Many conservative groups claim that children are too naive to possibly understand certain complex themes such as abuse, LGBTQ+ identities, and race or racism, leading to confusion about what is and is not appropriate. After all, certain issues are hard to read about — no one of any age is really ever ready to face them, but by banning these ideas in schools, students are not only prevented from having the support to face these ideas, but these authors are legally being prevented from expressing their ideas. 

The purpose of an education is to provide the foundation to develop, analyze and perpetuate free ideas. Without this, an education just creates identical machines. Controversial literature not only builds empathy and the ability to comprehend the gray areas of current world issues, but it is highly effective in providing a third person point of view. It helps us think more critically about the fast-paced world we live in. The problems characters in books face can help provide closure for life-changing events that many teens face, and by removing access to these books, schools are preventing these students from achieving a conclusion. At the end of the day, books are meant to tell a story. 

Banning a book destroys the value and validity of a person’s stories. Parents may try to ask that their teacher not teach a certain book, but how can public access be removed for all students? The rate that this has been occurring is unprecedented in American Public schools. 

The core purpose of an education is to perpetuate the cold, hard truth to younger generations, so what are these leaders trying to say by banning books related to some of the largest social issues of today? Are they attempting to mold students that fit their own agenda? Are they implying that these issues do not exist? These attacks are not just an attack on education, but on democracy and the freedom of speech and identity itself. America’s “Free Speech Problem,” as quoted by the New York Times, coincides with America’s long history of squashing people’s opinions that continues to haunt today. 

Look to the founding of this country, when the poor were prevented from having a vote. Observe the past two hundred years where the voices of people of color, women and other minorities have been squashed on a day-to-day basis for speaking their minds, for disagreeing and contradicting the status-quo. 

Today, the ideas of cancel-culture, as well as Republican-led restrictions imposed in public schools, continue to distort the truth. It’s not a liberal versus conservative issue; the truth is that it is difficult to speak your mind anymore without fear of cancel culture’s impact. 

Dictatorial regimes across the world have used censorship to squash threatening ideas as the first step followed by more control in people’s individual lives. They feared the ideas in the novels, and the fear got out of hand. As history has proved again and again, fear leads to control.

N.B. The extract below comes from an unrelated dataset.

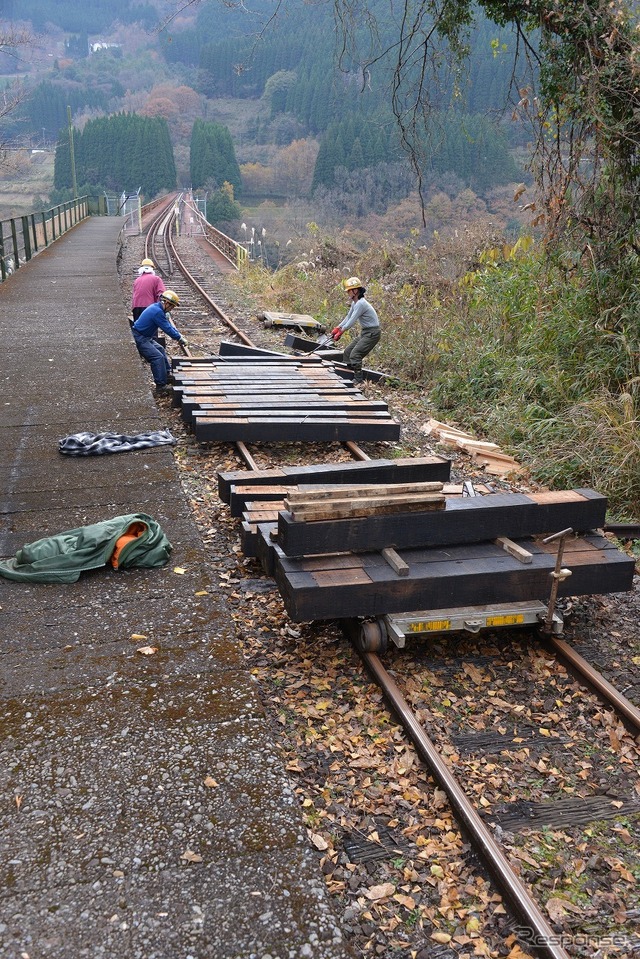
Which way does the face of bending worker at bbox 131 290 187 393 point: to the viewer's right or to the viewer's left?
to the viewer's right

The public school system is, overall, a government agency. 

When a government agency decides that it has the power to determine what information a person has access to based on one person’s personal beliefs, that is when the exchange of free ideas is killed.

We must, with a steadfast will and determination, stand against all sources of governmental restrictions of the free flow of ideas. We must learn to love criticism, for it is the greatest guide we have to advancement. 

The ban of free literature is the first step to the death of free, independent ideas in a democracy, and it is imperative that we as students stand up to this. As the founders of this country urged, we must fight for “freedom for the thought we hate.”